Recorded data

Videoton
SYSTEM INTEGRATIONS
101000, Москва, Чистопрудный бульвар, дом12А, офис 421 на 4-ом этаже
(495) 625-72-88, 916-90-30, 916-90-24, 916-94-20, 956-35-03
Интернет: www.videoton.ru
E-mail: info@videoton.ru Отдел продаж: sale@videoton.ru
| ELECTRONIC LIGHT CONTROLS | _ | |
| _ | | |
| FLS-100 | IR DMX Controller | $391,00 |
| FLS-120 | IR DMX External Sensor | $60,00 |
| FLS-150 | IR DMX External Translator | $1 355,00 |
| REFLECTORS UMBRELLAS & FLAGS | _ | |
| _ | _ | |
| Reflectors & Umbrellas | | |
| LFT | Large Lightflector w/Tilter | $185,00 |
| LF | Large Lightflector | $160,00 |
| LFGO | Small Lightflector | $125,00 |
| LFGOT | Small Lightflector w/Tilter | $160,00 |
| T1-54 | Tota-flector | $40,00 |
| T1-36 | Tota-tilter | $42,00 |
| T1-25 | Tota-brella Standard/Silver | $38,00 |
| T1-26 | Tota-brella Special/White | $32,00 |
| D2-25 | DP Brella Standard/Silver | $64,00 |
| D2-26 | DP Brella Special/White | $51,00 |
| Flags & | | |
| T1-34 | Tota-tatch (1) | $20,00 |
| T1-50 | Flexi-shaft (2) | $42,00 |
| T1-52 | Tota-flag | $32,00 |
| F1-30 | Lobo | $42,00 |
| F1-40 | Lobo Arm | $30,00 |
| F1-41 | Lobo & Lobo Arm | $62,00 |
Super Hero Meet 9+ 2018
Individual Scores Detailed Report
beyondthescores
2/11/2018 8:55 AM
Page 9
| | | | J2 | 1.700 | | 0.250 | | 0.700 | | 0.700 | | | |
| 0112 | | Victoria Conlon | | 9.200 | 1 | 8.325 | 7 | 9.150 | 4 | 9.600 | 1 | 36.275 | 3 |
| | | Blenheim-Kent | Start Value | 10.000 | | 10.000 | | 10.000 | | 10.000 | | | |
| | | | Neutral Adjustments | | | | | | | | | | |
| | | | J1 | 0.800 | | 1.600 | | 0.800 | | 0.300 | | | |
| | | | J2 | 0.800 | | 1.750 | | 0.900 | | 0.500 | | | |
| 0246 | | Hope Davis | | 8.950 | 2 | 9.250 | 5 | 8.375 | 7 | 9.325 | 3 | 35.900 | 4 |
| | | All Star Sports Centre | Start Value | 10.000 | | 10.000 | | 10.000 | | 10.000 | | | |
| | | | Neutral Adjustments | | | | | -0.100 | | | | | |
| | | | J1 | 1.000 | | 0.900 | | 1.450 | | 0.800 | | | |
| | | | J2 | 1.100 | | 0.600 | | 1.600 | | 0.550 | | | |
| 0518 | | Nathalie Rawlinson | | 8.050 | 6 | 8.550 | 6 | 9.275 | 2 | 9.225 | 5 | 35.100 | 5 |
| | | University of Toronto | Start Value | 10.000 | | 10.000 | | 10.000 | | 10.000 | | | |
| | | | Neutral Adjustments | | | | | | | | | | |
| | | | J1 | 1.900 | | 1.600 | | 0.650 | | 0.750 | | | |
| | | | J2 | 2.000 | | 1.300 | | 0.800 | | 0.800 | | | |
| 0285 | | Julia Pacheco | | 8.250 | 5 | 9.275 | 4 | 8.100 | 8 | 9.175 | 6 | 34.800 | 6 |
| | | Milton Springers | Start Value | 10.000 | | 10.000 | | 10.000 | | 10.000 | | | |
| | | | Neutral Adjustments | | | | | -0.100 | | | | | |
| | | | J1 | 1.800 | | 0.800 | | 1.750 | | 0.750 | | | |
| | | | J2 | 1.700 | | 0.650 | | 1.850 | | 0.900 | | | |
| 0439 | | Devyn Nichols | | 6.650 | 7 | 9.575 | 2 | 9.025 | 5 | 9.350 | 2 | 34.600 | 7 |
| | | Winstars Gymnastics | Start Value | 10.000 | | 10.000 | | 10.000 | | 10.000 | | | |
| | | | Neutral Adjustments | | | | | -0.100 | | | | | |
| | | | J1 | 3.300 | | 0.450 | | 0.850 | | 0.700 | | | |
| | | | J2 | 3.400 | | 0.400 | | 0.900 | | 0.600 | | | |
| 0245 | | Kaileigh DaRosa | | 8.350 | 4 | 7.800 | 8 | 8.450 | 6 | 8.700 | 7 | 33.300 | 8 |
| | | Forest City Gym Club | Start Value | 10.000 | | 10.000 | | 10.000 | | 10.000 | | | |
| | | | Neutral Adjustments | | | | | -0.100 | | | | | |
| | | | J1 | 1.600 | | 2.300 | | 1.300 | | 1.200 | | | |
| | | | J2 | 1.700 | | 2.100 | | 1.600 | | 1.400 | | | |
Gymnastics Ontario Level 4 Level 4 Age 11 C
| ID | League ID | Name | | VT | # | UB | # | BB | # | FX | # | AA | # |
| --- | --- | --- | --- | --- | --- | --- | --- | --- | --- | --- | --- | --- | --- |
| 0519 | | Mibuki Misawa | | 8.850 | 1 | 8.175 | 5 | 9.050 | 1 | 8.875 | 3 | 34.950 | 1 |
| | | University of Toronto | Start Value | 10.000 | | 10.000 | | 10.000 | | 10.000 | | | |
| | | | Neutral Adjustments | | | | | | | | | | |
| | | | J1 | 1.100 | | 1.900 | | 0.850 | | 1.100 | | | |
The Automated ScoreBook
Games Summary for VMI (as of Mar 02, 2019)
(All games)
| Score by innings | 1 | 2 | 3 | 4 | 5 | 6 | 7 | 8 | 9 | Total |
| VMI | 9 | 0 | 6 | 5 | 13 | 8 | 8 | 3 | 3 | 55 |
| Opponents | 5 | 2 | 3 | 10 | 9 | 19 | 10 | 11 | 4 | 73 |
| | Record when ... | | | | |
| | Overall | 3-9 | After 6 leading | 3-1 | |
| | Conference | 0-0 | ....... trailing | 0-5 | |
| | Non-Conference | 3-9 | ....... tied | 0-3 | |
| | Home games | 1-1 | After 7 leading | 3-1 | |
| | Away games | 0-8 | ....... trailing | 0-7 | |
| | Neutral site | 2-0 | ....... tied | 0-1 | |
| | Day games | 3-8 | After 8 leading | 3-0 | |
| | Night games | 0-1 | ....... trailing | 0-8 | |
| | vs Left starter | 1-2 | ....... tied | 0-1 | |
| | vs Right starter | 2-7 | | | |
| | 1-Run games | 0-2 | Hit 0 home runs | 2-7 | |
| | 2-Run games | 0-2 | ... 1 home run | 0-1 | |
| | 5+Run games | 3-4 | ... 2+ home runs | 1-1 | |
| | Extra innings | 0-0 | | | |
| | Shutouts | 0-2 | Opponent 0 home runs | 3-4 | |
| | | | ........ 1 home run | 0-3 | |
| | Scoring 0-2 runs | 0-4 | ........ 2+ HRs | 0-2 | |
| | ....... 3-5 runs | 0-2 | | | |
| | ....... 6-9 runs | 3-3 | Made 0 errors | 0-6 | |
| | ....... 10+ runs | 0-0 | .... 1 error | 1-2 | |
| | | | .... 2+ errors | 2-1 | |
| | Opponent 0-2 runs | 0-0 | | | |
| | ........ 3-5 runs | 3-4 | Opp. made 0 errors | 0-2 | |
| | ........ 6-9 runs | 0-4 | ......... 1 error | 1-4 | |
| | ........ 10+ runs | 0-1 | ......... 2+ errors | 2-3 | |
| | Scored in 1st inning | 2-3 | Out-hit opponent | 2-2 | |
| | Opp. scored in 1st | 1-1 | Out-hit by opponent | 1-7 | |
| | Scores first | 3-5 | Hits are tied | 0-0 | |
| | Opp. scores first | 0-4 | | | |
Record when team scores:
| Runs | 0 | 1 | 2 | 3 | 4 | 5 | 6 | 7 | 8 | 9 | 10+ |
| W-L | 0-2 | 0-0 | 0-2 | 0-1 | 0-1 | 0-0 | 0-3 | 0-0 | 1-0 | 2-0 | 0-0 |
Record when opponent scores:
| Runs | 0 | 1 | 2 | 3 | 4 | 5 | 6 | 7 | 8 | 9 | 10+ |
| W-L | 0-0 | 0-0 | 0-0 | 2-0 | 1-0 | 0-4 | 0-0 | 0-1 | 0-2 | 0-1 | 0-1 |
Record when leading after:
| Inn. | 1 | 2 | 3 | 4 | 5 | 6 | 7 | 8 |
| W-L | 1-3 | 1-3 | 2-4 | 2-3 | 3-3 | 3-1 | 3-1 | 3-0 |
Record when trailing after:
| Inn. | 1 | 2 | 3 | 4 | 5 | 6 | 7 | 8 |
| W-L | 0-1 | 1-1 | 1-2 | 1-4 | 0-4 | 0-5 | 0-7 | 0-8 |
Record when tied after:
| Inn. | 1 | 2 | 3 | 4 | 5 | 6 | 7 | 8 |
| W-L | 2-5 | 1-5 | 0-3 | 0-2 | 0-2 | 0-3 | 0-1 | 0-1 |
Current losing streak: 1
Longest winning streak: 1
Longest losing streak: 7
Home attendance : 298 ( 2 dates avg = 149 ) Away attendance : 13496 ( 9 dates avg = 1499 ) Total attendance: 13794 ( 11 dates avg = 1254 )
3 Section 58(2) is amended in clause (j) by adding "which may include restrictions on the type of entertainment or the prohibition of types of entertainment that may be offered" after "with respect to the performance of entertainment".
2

*Required action*
Could you reproduce exactly the lines of the entries above, from the one with "errors | 2-3 | |" through the one with "Longest losing streak: 7", and nothing else?

*Written answer*
| | ........ 10+ runs | 0-1 | ......... 2+ errors | 2-3 | |
| | Scored in 1st inning | 2-3 | Out-hit opponent | 2-2 | |
| | Opp. scored in 1st | 1-1 | Out-hit by opponent | 1-7 | |
| | Scores first | 3-5 | Hits are tied | 0-0 | |
| | Opp. scores first | 0-4 | | | |
Record when team scores:
| Runs | 0 | 1 | 2 | 3 | 4 | 5 | 6 | 7 | 8 | 9 | 10+ |
| W-L | 0-2 | 0-0 | 0-2 | 0-1 | 0-1 | 0-0 | 0-3 | 0-0 | 1-0 | 2-0 | 0-0 |
Record when opponent scores:
| Runs | 0 | 1 | 2 | 3 | 4 | 5 | 6 | 7 | 8 | 9 | 10+ |
| W-L | 0-0 | 0-0 | 0-0 | 2-0 | 1-0 | 0-4 | 0-0 | 0-1 | 0-2 | 0-1 | 0-1 |
Record when leading after:
| Inn. | 1 | 2 | 3 | 4 | 5 | 6 | 7 | 8 |
| W-L | 1-3 | 1-3 | 2-4 | 2-3 | 3-3 | 3-1 | 3-1 | 3-0 |
Record when trailing after:
| Inn. | 1 | 2 | 3 | 4 | 5 | 6 | 7 | 8 |
| W-L | 0-1 | 1-1 | 1-2 | 1-4 | 0-4 | 0-5 | 0-7 | 0-8 |
Record when tied after:
| Inn. | 1 | 2 | 3 | 4 | 5 | 6 | 7 | 8 |
| W-L | 2-5 | 1-5 | 0-3 | 0-2 | 0-2 | 0-3 | 0-1 | 0-1 |
Current losing streak: 1
Longest winning streak: 1
Longest losing streak: 7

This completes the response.